The Materials Select Sector SPDR ETF (XLB) is up 5.7% year to date as of Monday, which makes it the second-best performing sector this year, outpacing the 4.0% gain so far in the S&P 500. The fund holds several large companies that are involved in mergers; they include DuPont (DD) and Dow Chemical (DOW) , as well as agricultural products giant Monsanto (MON) , which is being acquired by Germany's Bayer (BAYRY) . (Dow Chemical is part of Jim Cramer's Action Alerts PLUS charitable trust.)
Investors may be anticipating growth in basic materials because of campaign promises made by Donald Trump, who as president immediately has set to work on trade, regulatory and economic issues.
Plans for $1 trillion in U.S. government infrastructure spending on a variety of tunnel, highway and other projects, as well as support for new energy pipelines, reduced corporate taxes and deregulation, are boosting the stocks of companies that make the materials that will be used for all this building and expansion. A potential downside would be retaliation from foreign trade partners that would result from any protectionist actions taken by Washington.
Lumber producers, paint manufacturers and metal refiners also should benefit from increased domestic demand, as should cement makers and heavy equipment and hauling companies. Since November, commodity prices have rallied, especially copper, though prices have slipped back more recently.
In a world where there is growth and rising rates, stocks of cyclical companies and growth companies as well as financials also benefit.
Look at Universal Forest Products (UFPI) . The maker of wood for the construction, industrial and retail markets scores highly based on the strategy of market guru James O'Shaughnessy, author of "What Works on Wall Street." The $2 billion market cap company ranks in the top 50 stocks screened based on his criteria, which look at earnings growth over time and price to sales to find undervalued stocks. Shares of Universal Forest Products are up 1.6% so far this year.
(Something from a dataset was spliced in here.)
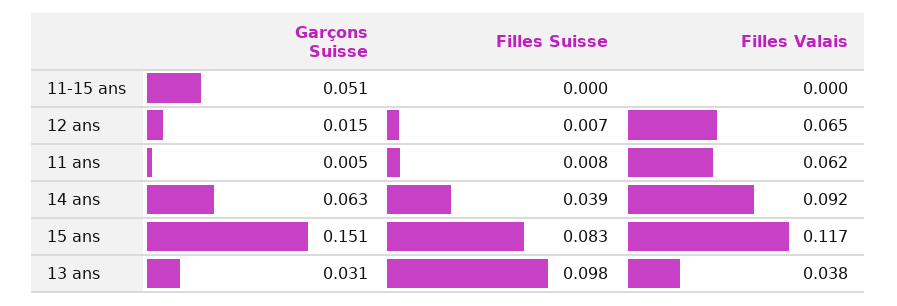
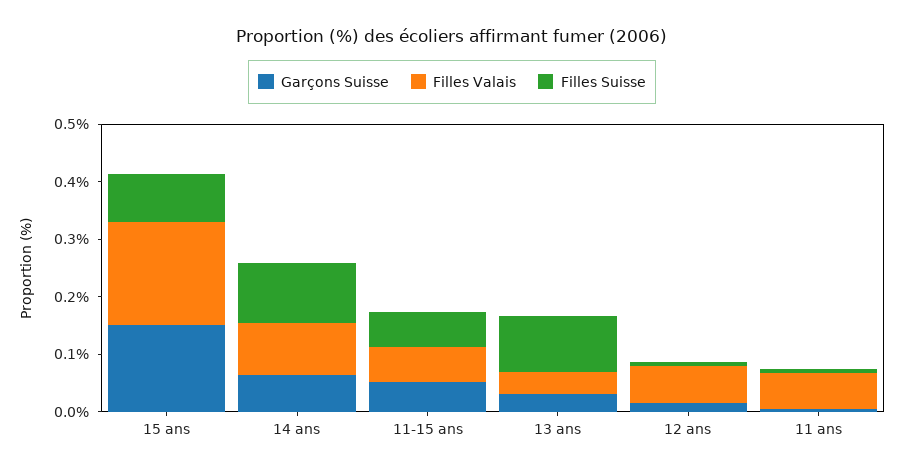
Filles Suisse, 11-15 ans: 0 -> 0.06
Filles Valais, 11-15 ans: 0 -> 0.06
Filles Suisse, 14 ans: 0.039 -> 0.1
Filles Valais, 15 ans: 0.117 -> 0.18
Shares of Sherwin-Williams (SHW) , which have surged about 15% this year, fit the strategy of Warren Buffett, who likes companies with long-lasting competitive advantages. The paint and coatings company has a prominent brand and a dominant market share and will add to that with its acquisition of Valspar VAL once it clears regulatory approval, which might require the sale of business units. The shares have long-term historic growth of 13% and projected growth of 10%.